Vera Fischer. Foto: Reprodução/Youtube
Vera Fischer. Foto: Reprodução/Youtube

Aos 73 anos, Vera Fischer está em cartaz na capital paulista com a peça O Casal Mais Sexy da América e segue afastada das novelas desde 2018, quando participou de Espelho da Vida. Em entrevista ao programa semanal da coluna GENTE, da VEJA — disponível no YouTube, no streaming VEJA+, na TV Samsung Plus e em formato podcast no Spotify —, a atriz abriu o coração sobre momentos marcantes de sua trajetória, arrependimentos e reflexões sobre os rumos da televisão.

Questionada sobre sua carreira, Vera relembrou a novela de 2012 escrita por Glória Perez e fez uma confissão rara: “Poderia ter pulado a novela Salve Jorge, eram tantos personagens, mais de 100 atores, era muita gente, muita mesmo, não havia necessidade de eu estar na novela. Até por uma questão de gentileza, Glória Perez me colocou na novela, eu tinha feito duas novelas com ela antes, O Clone e Amazônia. Por gratidão, ela me colocou em Salve Jorge, mas não precisava, foi personagem perdida na história”, afirmou.

Etarismo na televisão

Durante a conversa, a atriz destacou as dificuldades impostas pelo envelhecimento no audiovisual brasileiro: “Quando fiz Laços de Família, tinha 50 anos, era a protagonista absoluta. Hoje em dia qualquer estrela absoluta não tem 50 anos, tem 30 no máximo. As outras são mamães, titias, outras coisas nesse gênero. Estou falando particularmente da televisão, porque no teatro a gente ainda consegue fazer personagens de várias idades. Eu, Vera, tenho 73, vou fazer 74, ainda fica mais difícil, embora me sinta muito jovem com minha idade. (…) Aqui no Brasil é muito difícil. E também sou muito branca, muito loira, tenho cara de estrangeira. Embora tenha feito personagens morenas, nordestinas, fiz muita coisa quando me chamavam pelo talento. Hoje em dia não, as pessoas têm que ser como elas são para fazer os personagens, o que acho muito justo”.

Diferença salarial após os 60 anos

Fischer também abordou o impacto da idade na remuneração dos artistas na televisão: “Depois dos 60 anos, mudou tudo, desde a base salarial até os personagens. Comecei a fazer personagens menores, de menos relevância. Como eu era contratada pela emissora, tinha que aceitar. Até chegar a pandemia, quando a maioria de nós foi mandada embora, principalmente os de mais idade. Até hoje muita gente está com pouco trabalho por causa disso, tem que correr atrás mesmo. Mas aconteceu comigo sim, aconteceu com muitas pessoas de ganhar menos. No teatro você discute; se você é a protagonista, recebe mais. Na TV, não”, relatou.

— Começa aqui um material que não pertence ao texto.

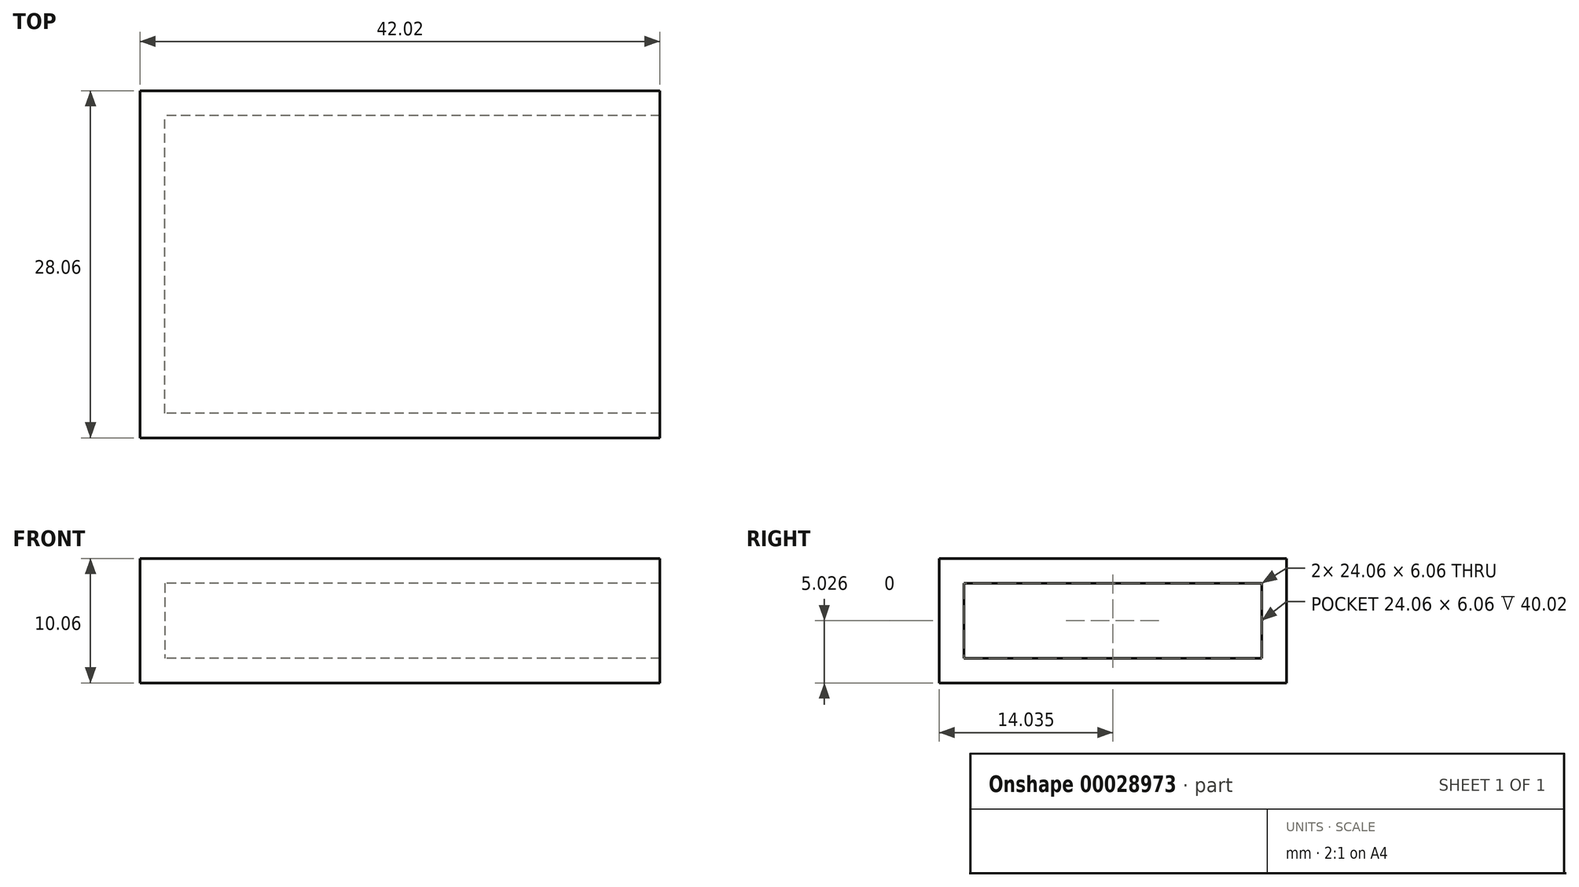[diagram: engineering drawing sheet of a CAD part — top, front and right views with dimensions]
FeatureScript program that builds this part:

Influenciadores digitais e a televisão

A ascensão das redes sociais e sua relação com a TV também foi tema da entrevista. Para a atriz, a questão não está nos jovens influenciadores, mas nas escolhas do mercado: “Em primeiro lugar, não é culpa de influencers, a culpa está em quem chama, quem contrata. Se a pessoa tem milhões de seguidores, ela já é muito bem-vinda na televisão e seja lá em qualquer outra coisa, para comerciais, para tudo. Não acho nada demais, mas essas pessoas não leram muito na vida, são muito jovens, não estudaram, não viram coisas que nós que viemos do final do anos 1960… A gente tem experiência do teatro, televisão e cinema… Esses influencers não têm isso… Mas quem sou eu para dizer alguma coisa? O público é quem vai julgar”.